Andrew: Everybody's like "Well this was a political year, were you thinking…?" "What the heck!?" To me, it was like Mac preferences. It's like on your computer, you can slowly set all your preferences until it's the way you like it, but if it goes back to its default state, it goes back to its reset sort of default settings. So, to me, red was the default setting and so everybody's in their own little choices but everybody was starting to like the same choices that were sort of dictated by consumerism. I just liked the idea. Again, everything is also driven by "Will you get it without much dialogue?" It's like they'll be the only two red people in a sea of blue and so that's why I picked it.

Q: I was curious about the decision to use Fred Willard?

Andrew: Well, he's the most friendly and insincere car salesman I could think of. It's funny, I thought it would be a little more obvious and I hope I succeeded in it in the sense that once I chose an old movie for sombody, WALL-E to watch, that I knew would be showing footage of real human beings, I said "Well, that sets a precedent. That means anytime you look at old footage, it should be real human beings." I can get away with being CG with where humanity has changed in the present slash future, but I thought it would be even weirder if I was sort of all over the map with how I portrayed humans in old footage. I said I should just be consistent with that so that's why I picked it. It was just because I set a precedent.

Q: Can you talk about "John Carter of Mars"?

Andrew: Pretty much it's already out there. I'm definitely writing it with Mark Andrews and that's all we're doing right now is just writing it.

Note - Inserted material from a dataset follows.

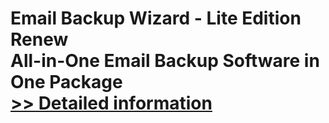 # Email Backup Wizard - Lite Edition Renew<br />All-in-One Email Backup Software in One Package<br />[>> Detailed information](https://secure.shareit.com/shareit/product.html?productid=301017119&affiliateid=200057808)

Q: Is it going to be live action?

Andrew: Everybody is asking that and we're not going to make that decision for about a year.

Q: Were there more Macintosh references in this than in previous Pixar films?

Andrew: Well certainly because we're bedfellows we can get away with it, so we ran with it. And we're huge fans. We're all pro-Apple at Pixar.

Q: Have there been any thoughts towards a "Nemo 2"?

Andrew: No, not yet. Again, and it's not a party line, if we come up with a great story, then it may get made, but so far we haven't heard anything that sounds as good as the first movie.